← Back to context

Comment by KronisLV

4 months ago

> Since there was and remains no algorithmic method of finding the highest level at which a domain may be registered for a particular top-level domain

A centralized list like this not just for domains as a whole (e.g. co.uk) but also specific sites (e.g. s3-object-lambda.eu-west-1.amazonaws.com) is both kind of crazy in that the list will bloat a lot over the years, as well as a security risk for any platform that needs this functionality but would prefer not to leak any details publicly.

We already have the concept of a .well-known directory that you can use, when talking to a specific site. Similarly, we know how you can nest subdomains, like c.b.a.x, and it's more or less certain that you can't create a subdomain b without the involvement of a, so it should be possible to walk the chain.

Example:

  c --> https://b.a.x/.well-known/public-suffix
  b --> https://a.x/.well-known/public-suffix
  a --> https://x/.well-known/public-suffix

Maybe ship the domains with the browsers and such and leave generic sites like AWS or whatever to describe things themselves. Hell, maybe that could also have been a TXT record in DNS as well.

> any platform that needs this functionality but would prefer not to leak any details publicly.

I’m not sure how you’d have this - it’s for the public facing side of user hosted content, surely that must be public?

> We already have the concept of a .well-known directory that you can use, when talking to a specific site.

But the point is to help identify dangerous sites, by definition you can’t just let the sites mark themselves as trustworthy and rotate around subdomains. If you have an approach that doesn’t have to trust the site, you also don’t need any definition at the top level you could just infer it.

  • It's actually exactly the same concept that come to mind for me. `SomeUser.geocities.com` is "tainted", along with `*.geocities.com`, so `geocities.com/.wellknown/i-am-tainted` is actually reasonable.

    Although technically it might be better as `.wellknown/taint-regex` (now we have three problems), like `TAINT "*.sites.myhost.com" ; "myhost.com/uploads/*" ; ...`

    • I think we disagree on the problem.

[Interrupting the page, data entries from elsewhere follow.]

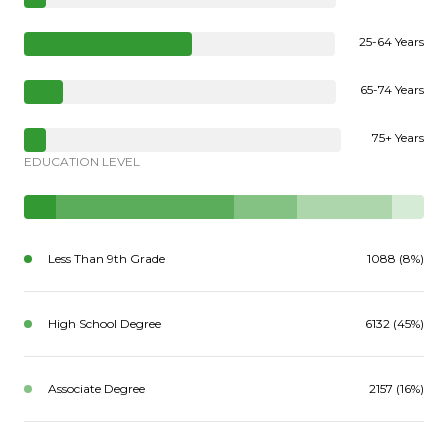
25-64 Years
65-74 Years
75+ Years
EDUCATION LEVEL
Less Than 9th Grade
1088 (8%)
High School Degree
6132 (45%)
Associate Degree
2157 (16%)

      The thing you want to avoid is this:

      a.scamsite.com gets blocked so they just put their phishing pages on b.scamsite.com

      The psl or your solution isn’t a “don’t trust subdomains” notification it’s “if one subdomain is bad, you should still trust the others” and the problem there is you can’t trust them.

      You could combine the two, but you still need the suffix list or similar curation.

      3 replies →

It does smell very much like a feature that is currently implemented as a text file but will eventually need to grow to its own protocol, like, indeed, the hostfile becoming DNS.

One key difference between this list and standard DNS (at least as I understand it; maybe they added an extension to DNS I haven't seen) is the list requires independent attestation. You can't trust `foo.com` to just list its subdomains; that would be a trivial attack vector for a malware distributor to say "Oh hey, yeah, trustme.com is a public suffix; you shouldn't treat its subdomains as the same thing" and then spin up malware1.trustme.com, malware2.trustme.com, etc. Domain owners can't be the sole arbiter of whether their domain counts as a "public suffix" from the point of view of user safety.

It looks like Mozilla does use DNS to verify requests to join the list, at least.

  $ dig +short txt _psl.website.one @1.1.1.1
  "https://github.com/publicsuffix/list/pull/2625"

Doing this DNS in the browser in real-time would be a performance challenge, though. PSL affects the scope of cookies (github.io is on the PSL, so a.github.io can't set a cookie that b.github.io can read). So the relevant PSL needs to be known before the first HTTP response comes back.